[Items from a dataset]
== == ==

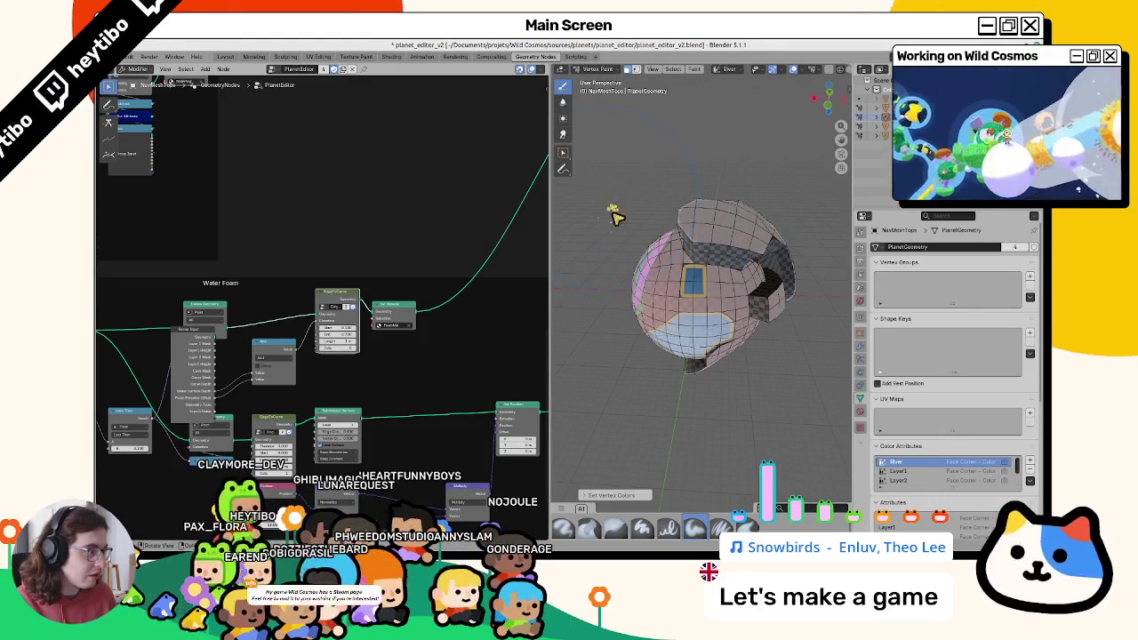
Toggle between Edit Mode and Vertex Paint while orbiting to inspect the planet's colours.
key(Tab)
mouse_move(618, 218)
middle_down()
mouse_move(724, 297)
mouse_move(827, 274)
mouse_move(721, 250)
middle_up()
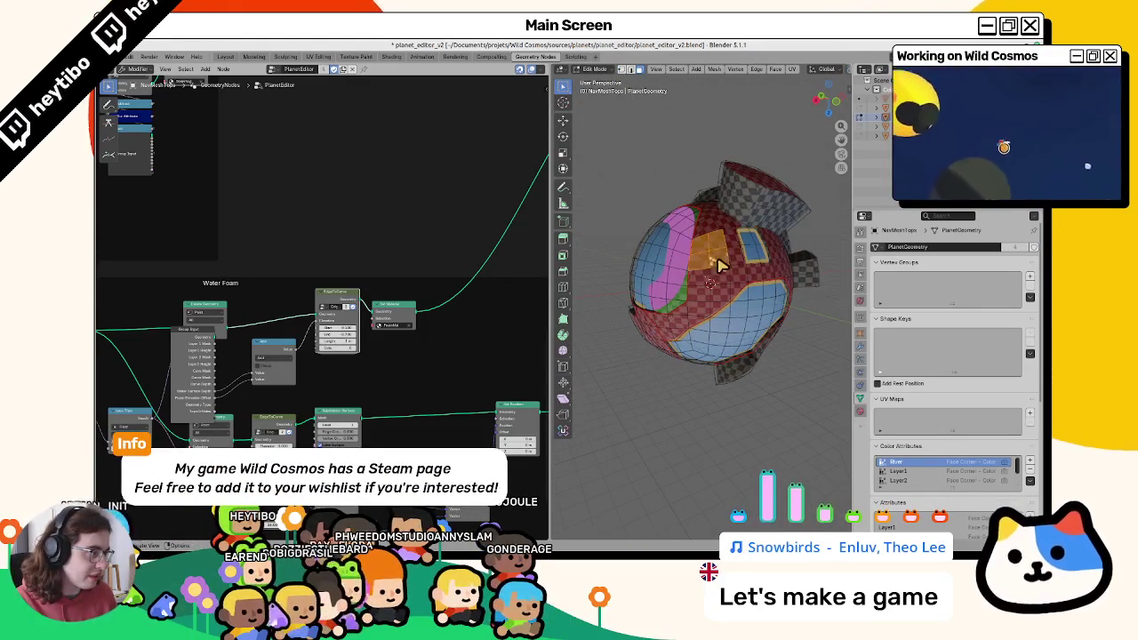
key(Tab)
key(Tab)
middle_drag(627, 240, 712, 263)
key(Tab)
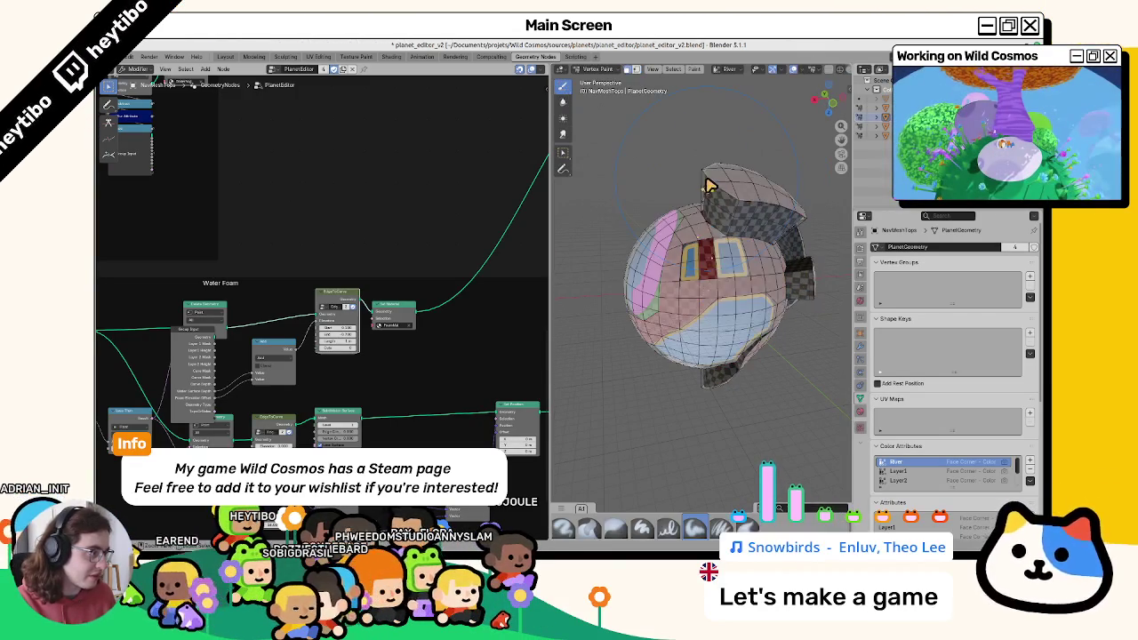
key(Tab)
middle_drag(619, 247, 696, 302)
key(Tab)
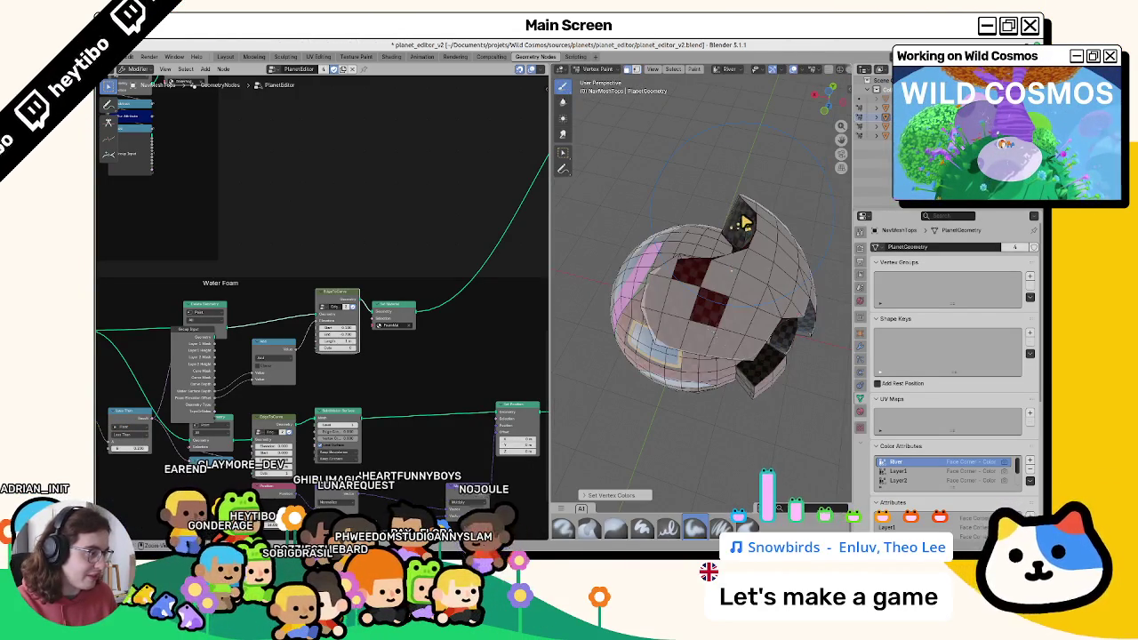
Select a shortest-path strip of faces and return to Vertex Paint with it selected.
key(Tab)
mouse_move(736, 228)
middle_down()
mouse_move(691, 355)
mouse_move(708, 337)
middle_up()
key(Tab)
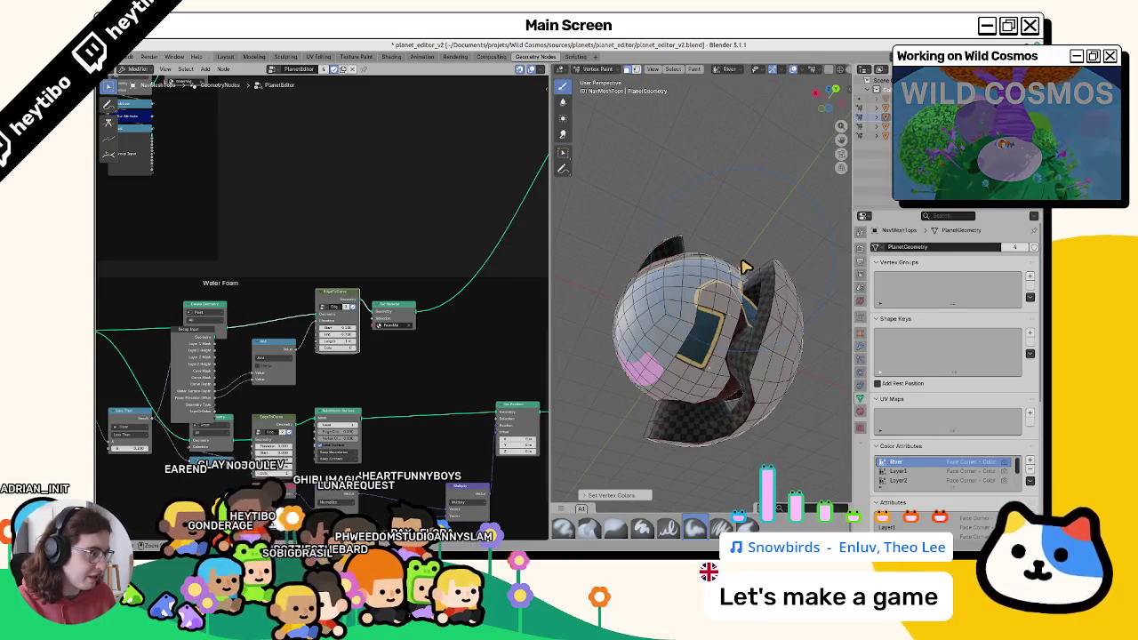
key(Tab)
mouse_move(715, 281)
middle_down()
mouse_move(694, 320)
mouse_move(676, 313)
middle_up()
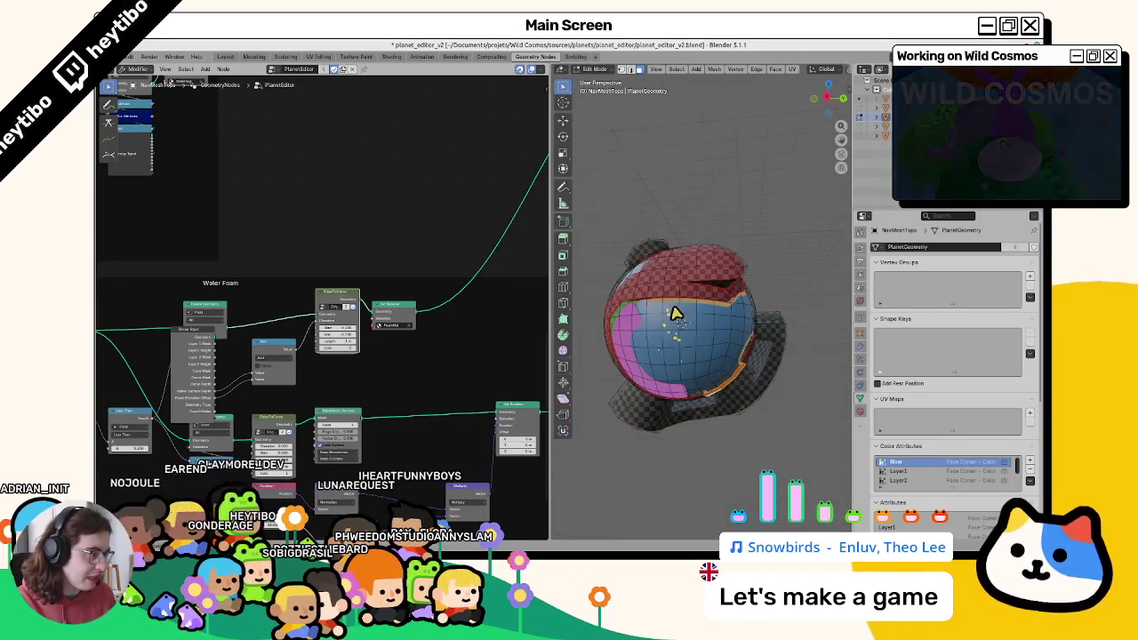
ctrl+click(731, 347)
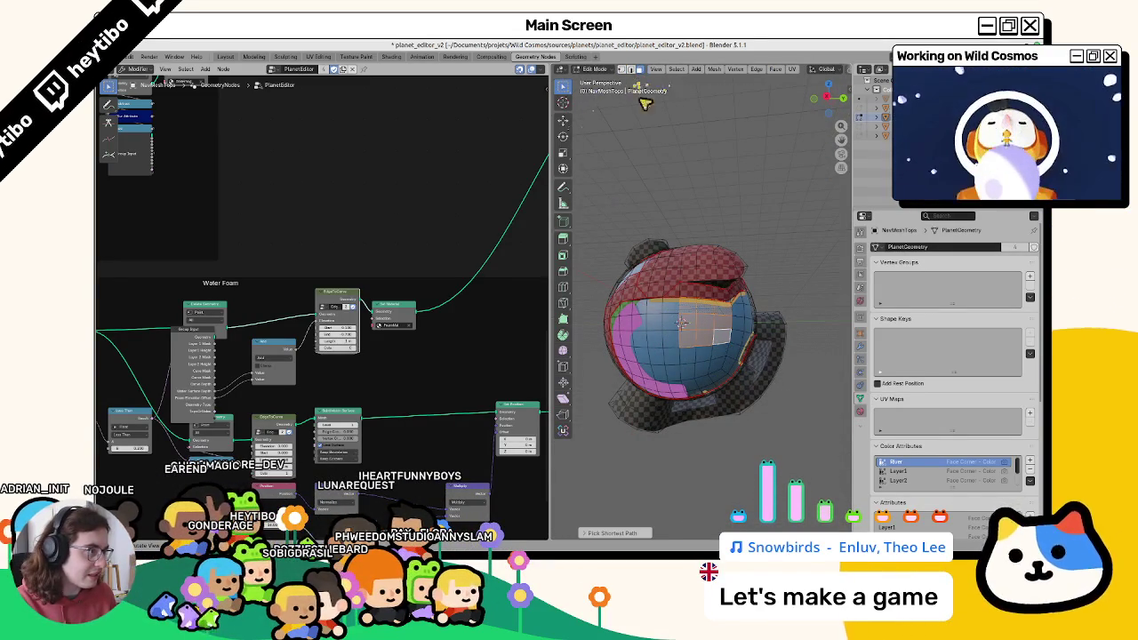
key(Tab)
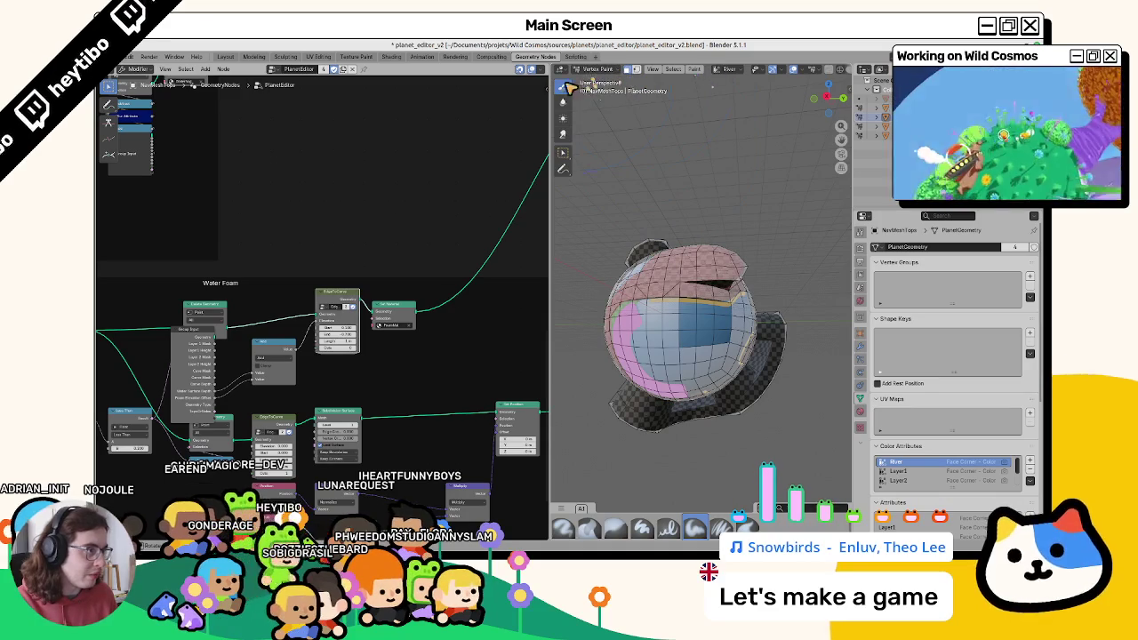
click(391, 56)
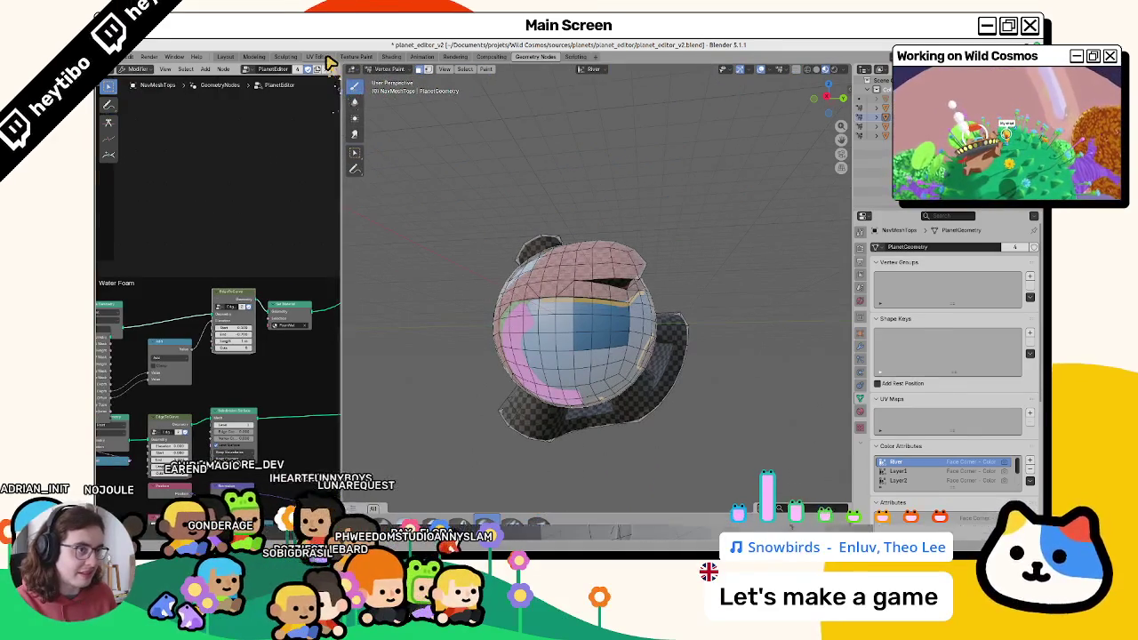
Return to the Layout workspace, leave local view and put the planet mesh in Vertex Paint.
click(356, 56)
click(392, 56)
click(490, 56)
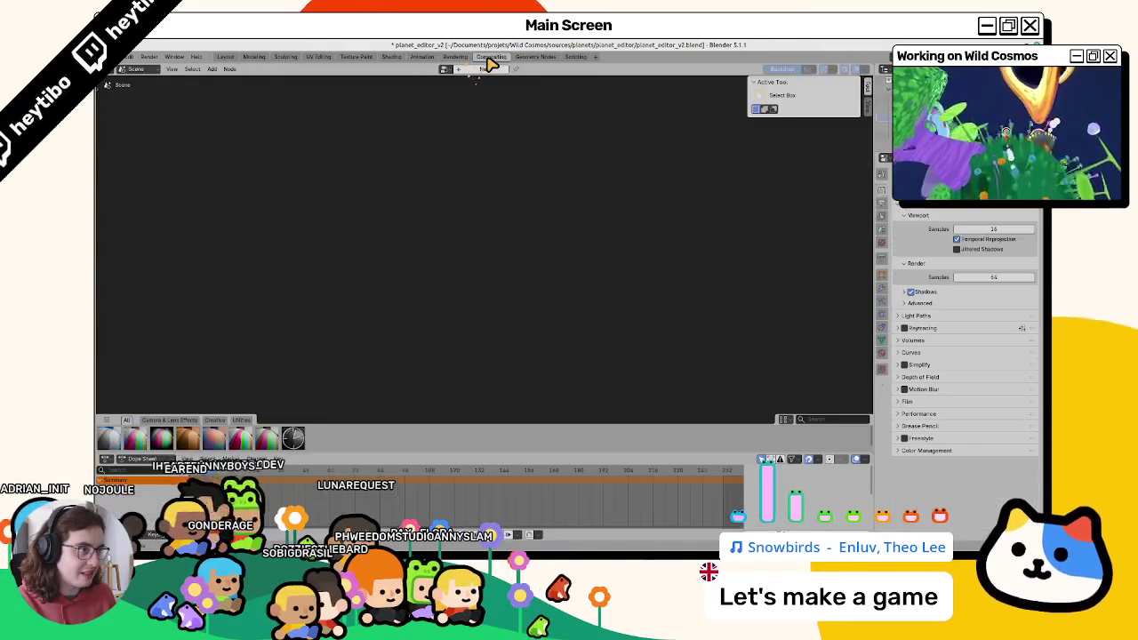
click(226, 56)
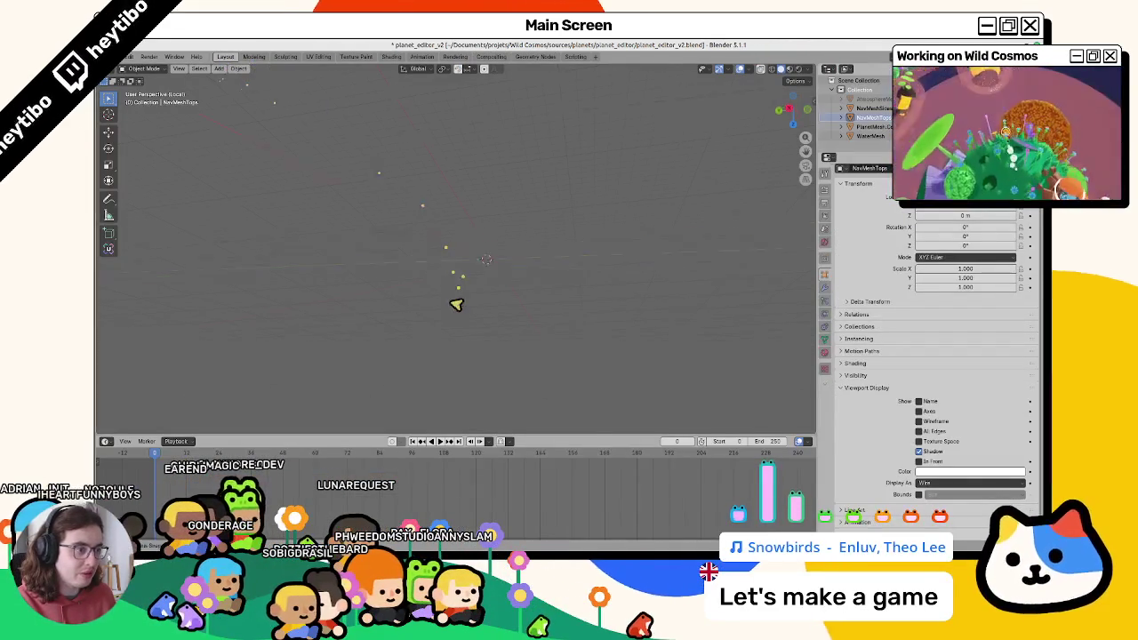
key(KP_Divide)
key(ctrl+Tab)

== == ==

An exact copy of the records above is wanted, with the pictures omitted.

Toggle between Edit Mode and Vertex Paint while orbiting to inspect the planet's colours.
key(Tab)
mouse_move(618, 218)
middle_down()
mouse_move(724, 297)
mouse_move(827, 274)
mouse_move(721, 250)
middle_up()
key(Tab)
key(Tab)
middle_drag(627, 240, 712, 263)
key(Tab)
key(Tab)
middle_drag(619, 247, 696, 302)
key(Tab)
Select a shortest-path strip of faces and return to Vertex Paint with it selected.
key(Tab)
mouse_move(736, 228)
middle_down()
mouse_move(691, 355)
mouse_move(708, 337)
middle_up()
key(Tab)
key(Tab)
mouse_move(715, 281)
middle_down()
mouse_move(694, 320)
mouse_move(676, 313)
middle_up()
ctrl+click(731, 347)
key(Tab)
click(391, 56)
Return to the Layout workspace, leave local view and put the planet mesh in Vertex Paint.
click(356, 56)
click(392, 56)
click(490, 56)
click(226, 56)
key(KP_Divide)
key(ctrl+Tab)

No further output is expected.